Con questa squadra il presidente del Consiglio affronta la partita dell’Italicum, scegliendo di prendere di petto la situazione. Oggi ci sarà la prova fedeltà — le votazioni sulle pregiudiziali — dopodiché, se andranno come Renzi spera, si procederà per tutta la settimana a ritmo serrato. L’idea del rinvio, sebbene tecnico, è stata archiviata dallo stesso premier per non dare impressione di «arrendevolezza». «Io — ha spiegato ai suoi Renzi — credo sul serio alla riforma e perciò non mi fermerò, perché non si può sottostare alla dittatura di una minoranza della minoranza».

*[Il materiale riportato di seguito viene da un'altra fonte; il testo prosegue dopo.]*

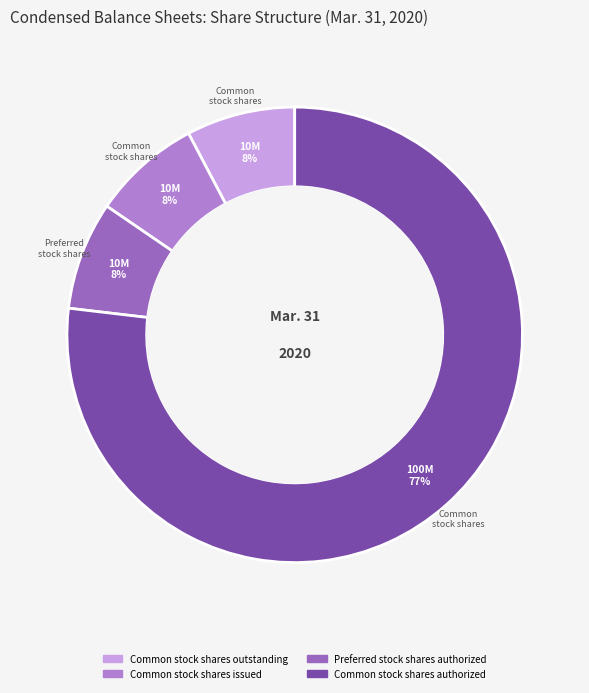

How many segments does this pie chart have?

4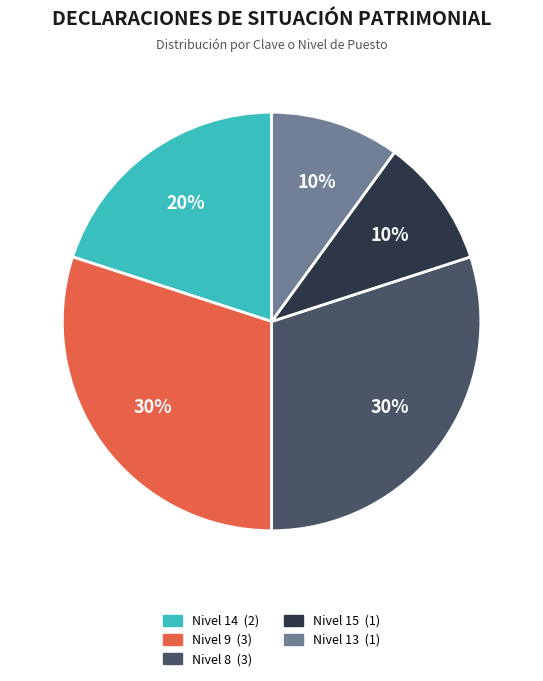

To the nearest percent, what is the average slice percentage?

20%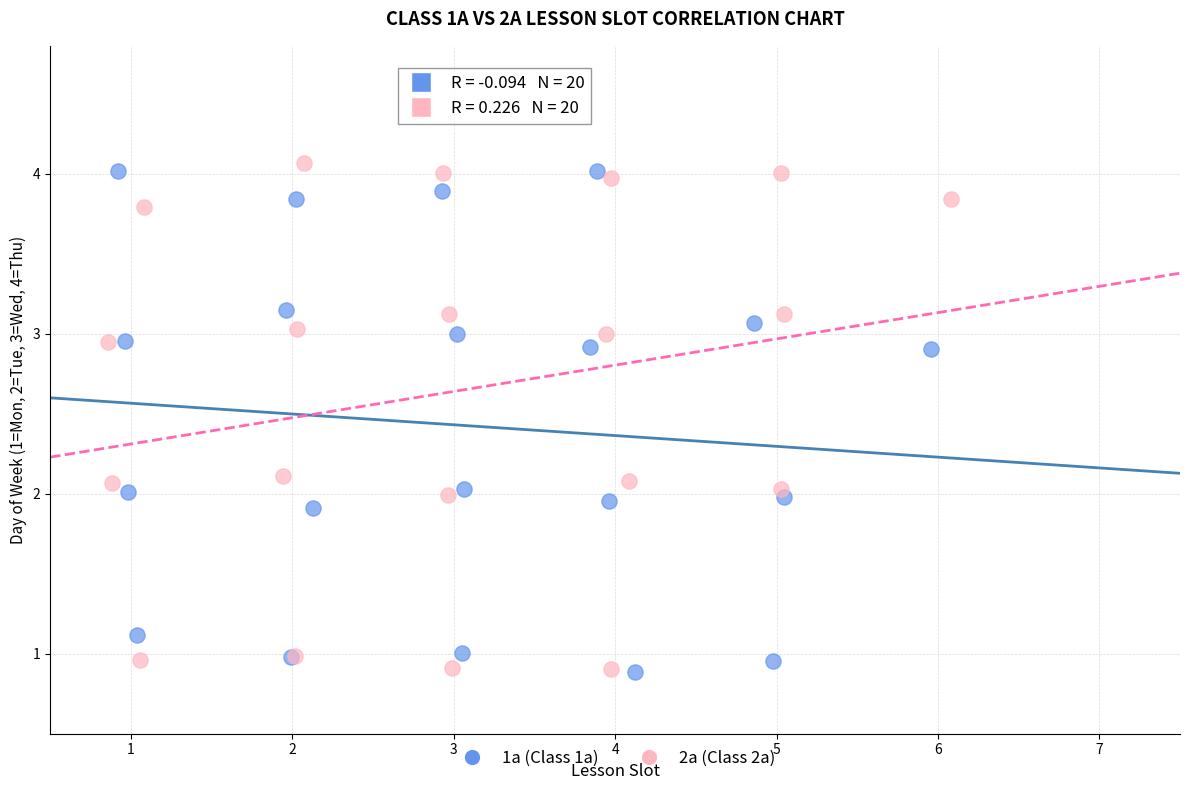

What are all the series names shown in the legend?

1а (Class 1a), 2а (Class 2a)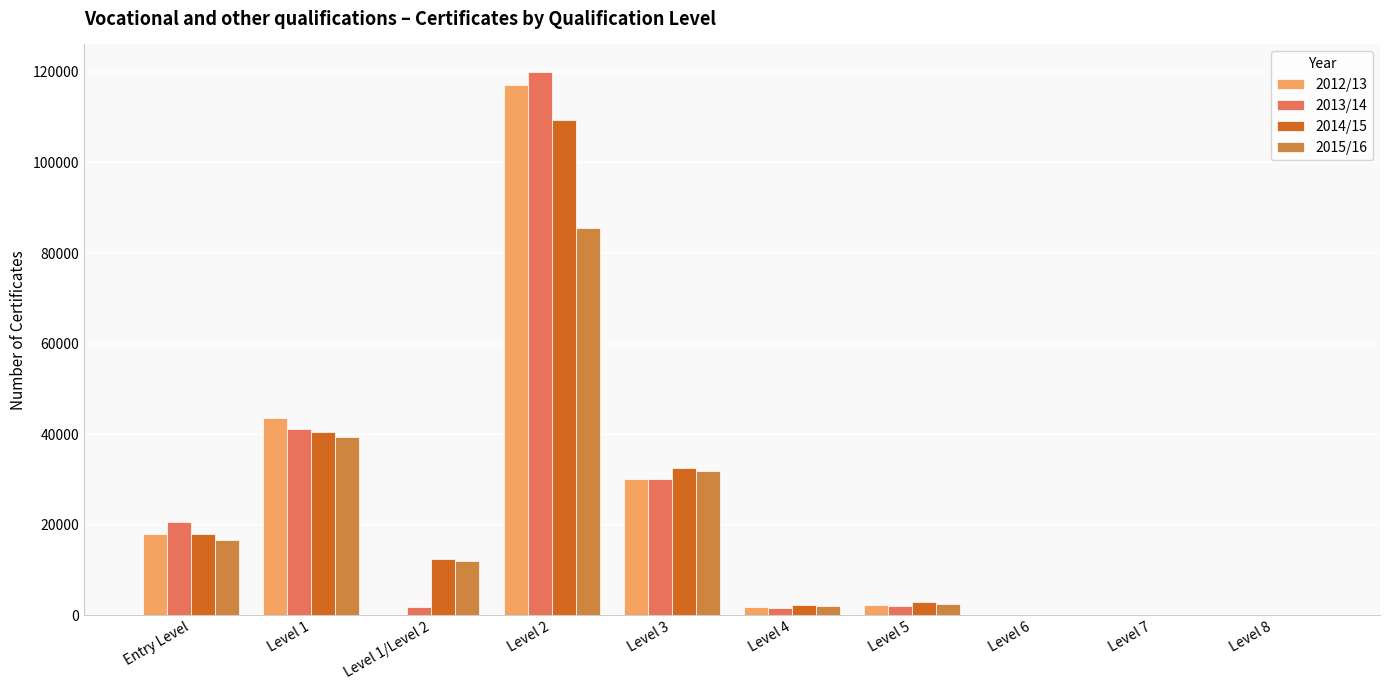

Where does the 2012/13 series first go above 2230?

Entry Level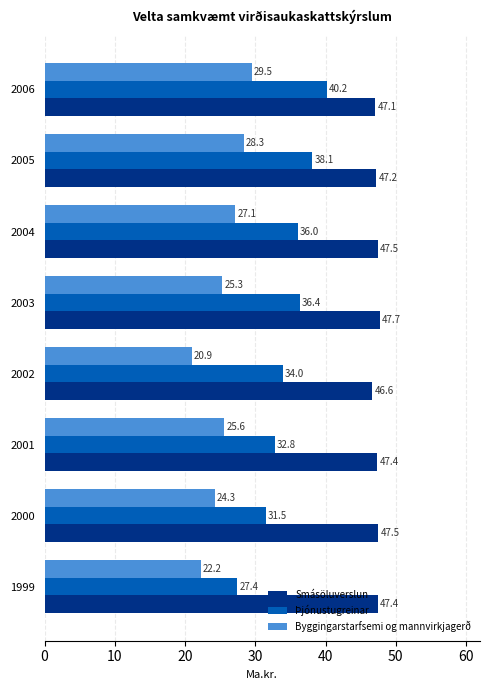

At which label is Smásöluverslun closest to 47?

2006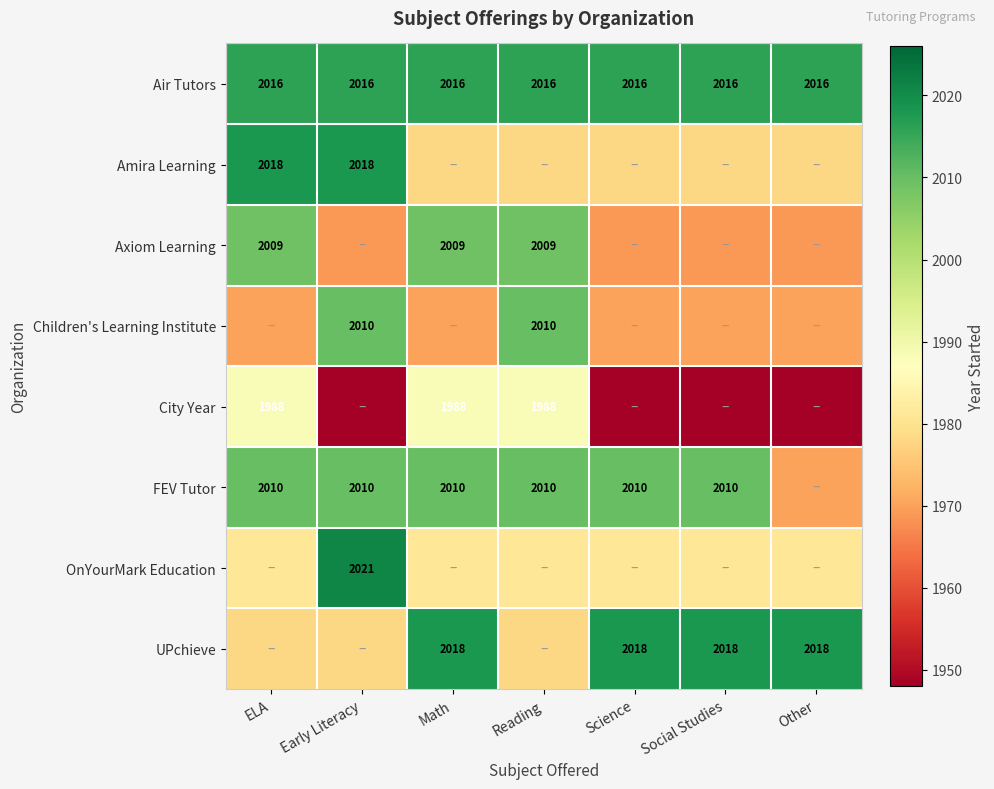

True or false: Children's Learning Institute has a value of 2010 at Reading.

True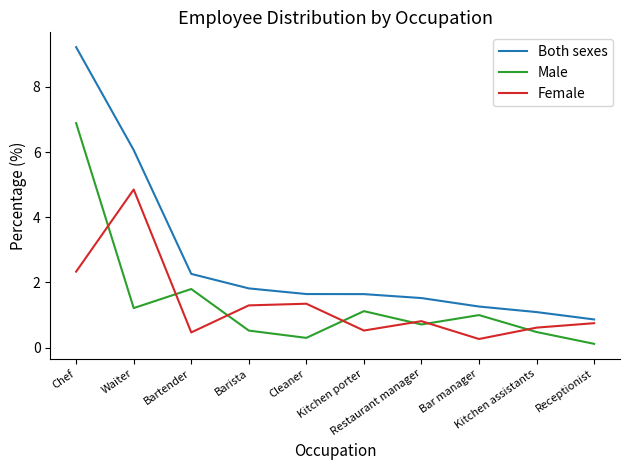

Count the number of data series in this chart.

3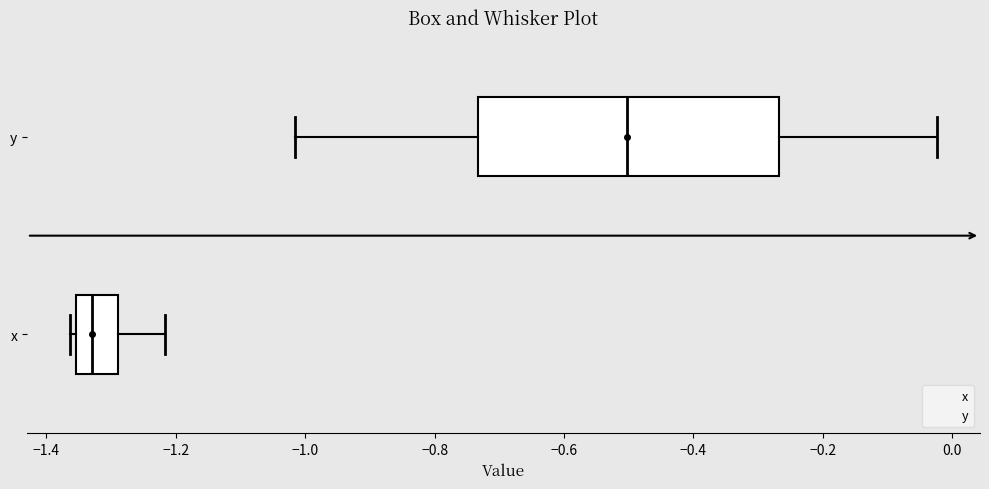

Reading bottom to top, transcribe this box plot: for each box, give where its median line is, the range the box spans, and where its two whiskers end, as read against the x-axis. The values are not printed on the chart, so give them approximately, as read against the axis.

x: median -1.32, box -1.36 to -1.28, whiskers -1.36 (just left of the box's left edge) to -1.22
y: median -0.50, box -0.74 to -0.26, whiskers -1.02 to -0.02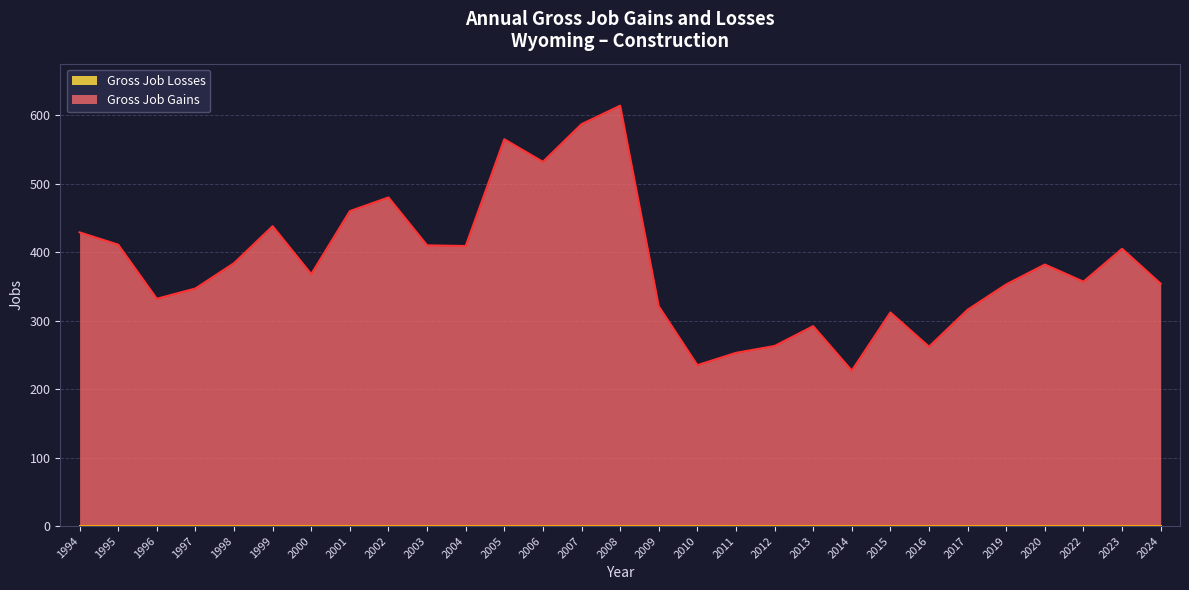

The value at 2011 is 253. True or false?

True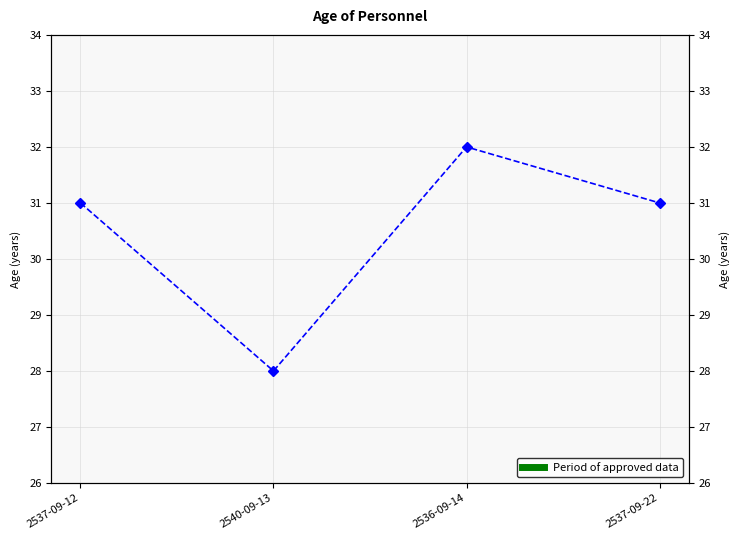

How many values are between 31 and 32?

3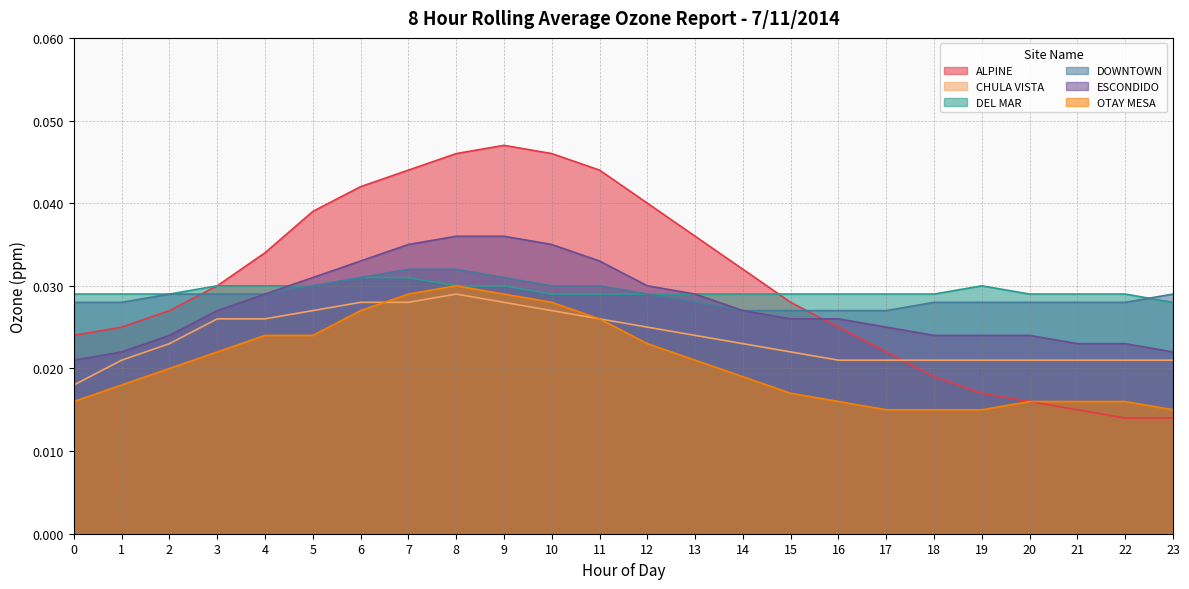

Which series changed the most between 0 and 3?

CHULA VISTA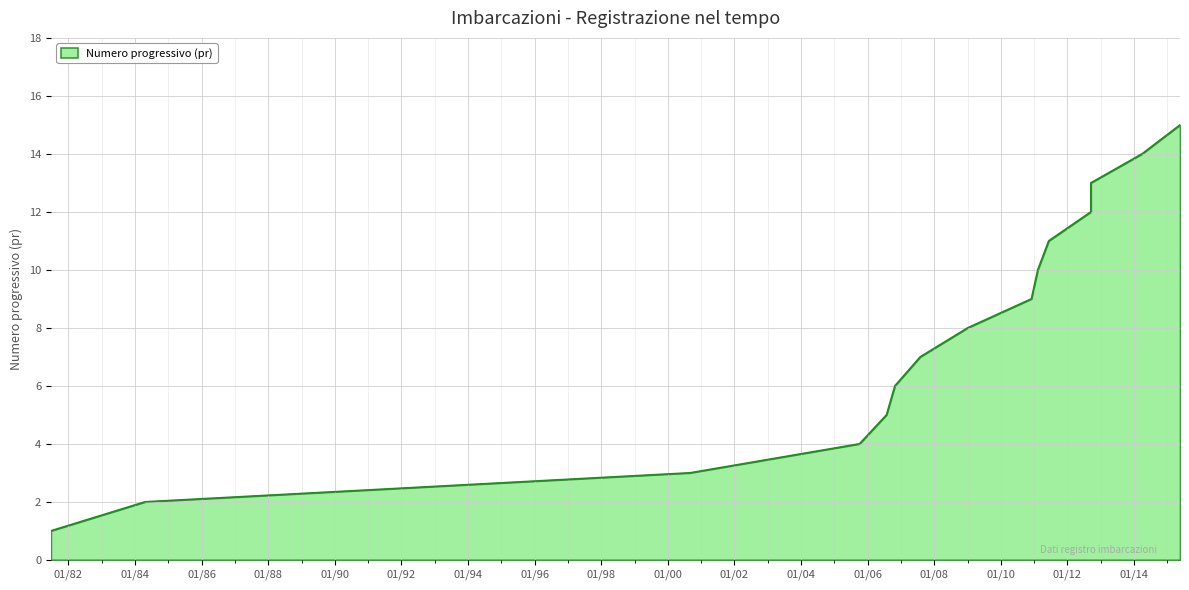

True or false: there are more than 0 points higher than both neighbors.

False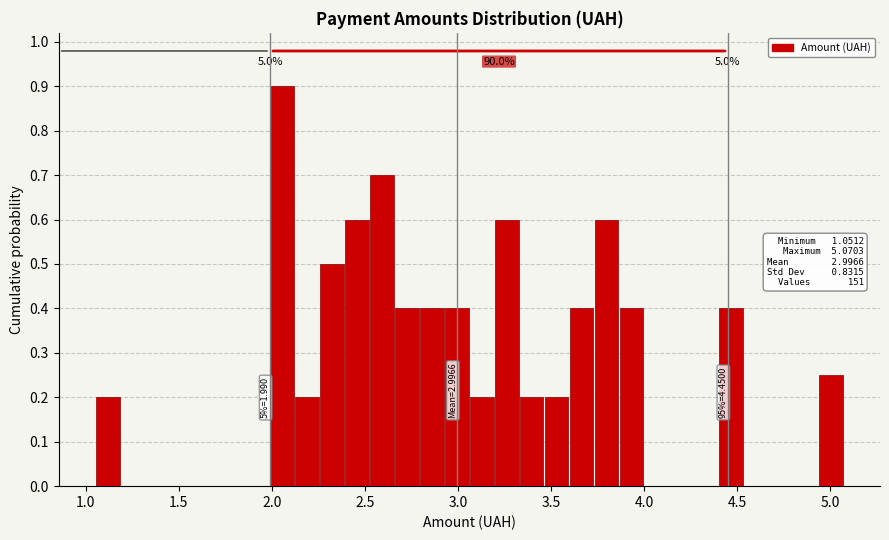

Read against the x-axis, roughly where is the centre of the tallest bar?

2.05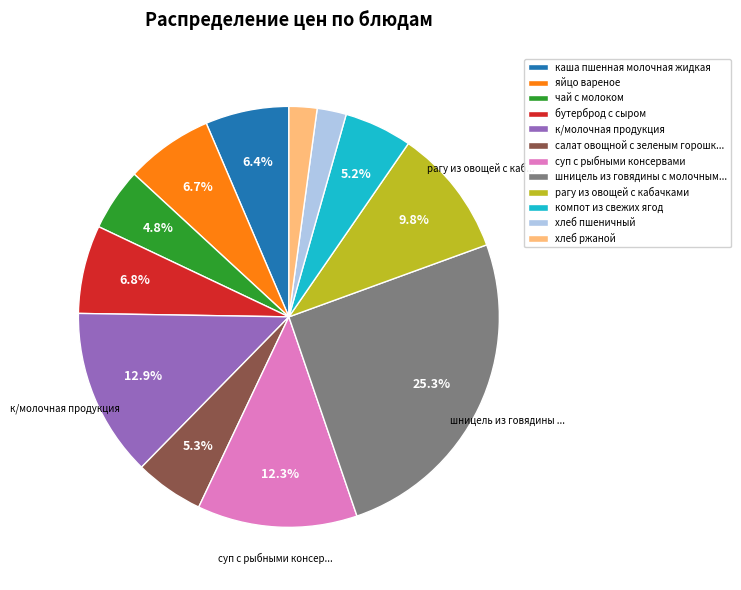

Is it true that чай с молоком is 5% of the pie?

True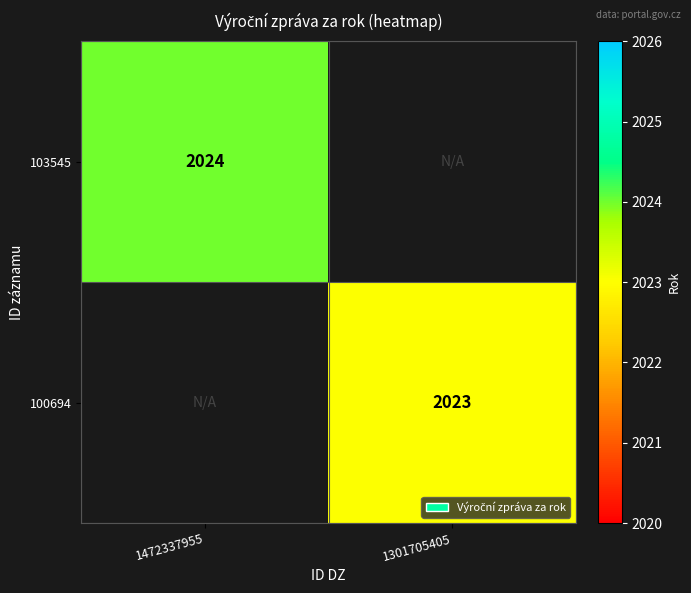

At how many categories does at least one series exceed 2023?

1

Il che non significa che, sotto traccia, non vi siano delle mediazioni in corso con l’area riformista (uno dei più attivi nelle trattative è il ministro della Giustizia Andrea Orlando) per limitare il numero degli emendamenti. Ma questo non cambia di una virgola gli intendimenti del segretario: la legge va mandata in porto speditamente. «Alla fine — dice Renzi ai fedelissimi — vedrete che il Pd apparirà più compatto di quanto possa sembrare ora. Quelli che si schiereranno con noi saranno più del previsto. I numeri ci sono tutti e più alcuni esasperano lo scontro, più aumentano quelli che stanno con noi. Senza contare che Forza Italia sta esplodendo e che quindi è fisiologico che alcuni di loro ci supportino nel voto».
I numeri ci sono, ma il premier non rinuncia all’idea di mettere la fiducia. Anche se deciderà probabilmente oggi se utilizzare questo strumento. «Fosse per me — ha confidato l’inquilino di Palazzo Chigi ad alcuni parlamentari — non porrei la fiducia, ma se parte l’ostruzionismo diventa l’unica scelta possibile per evitare la paralisi. Certo non possiamo rischiare di essere risucchiati dalla palude».
Dunque, il premier non sembra temere di dividere il partito in modo clamoroso, andando avanti e mettendo nel conto la fiducia e una serie di votazioni a ritmo incessante per tutta la settimana, rinviando alla prossima la fiducia e lo scrutinio finale. Nella minoranza, Renzi, vede anche tanti giochi di «posizionamento» e alcune «finte», oltre che la volontà «dei più di non rompere con la linea del partito e con il vincolo di lealtà che esiste nella nostra comunità». Il premier non sembrerebbe temere nemmeno una scissione, sulla scia dell’Italicum: «Io non ci credo», continua a ripetere ai collaboratori, sottolineando che la linea dei pasdaran anti-riforma elettorale «è minoritaria». «Anche tra i militanti del partito — è il succo dei ragionamenti che Renzi fa in questi giorni — questa resistenza all’Italicum non c’è, anzi viene vista come una cosa incomprensibile, frutto dell’atteggiamento di alcuni che sono prevenuti nei confronti del governo e che prescindono dal merito della legge elettorale». Perciò quello che gli premeva (di qui la lettera ai circoli del Pd) era di «spiegare bene al Partito democratico la posta in gioco e mi pare che i segretari regionali lo abbiamo compreso perfettamente».
Nessuna ansia di rottura, nessuna «prova di forza tanto per farla», quindi, piuttosto, «la consapevolezza che, dopo mesi di lavoro e dopo aver accettato alcune delle migliorie proposte dalla minoranza, non si può indugiare oltre»: «Allora si che la gente non ci capirebbe più».
Oggi si vedrà quanti, in Parlamento, sono dalla parte di Renzi: una verifica importante anche se, secondo il premier, «la maggioranza del nostro elettorato ha già scelto con chi stare».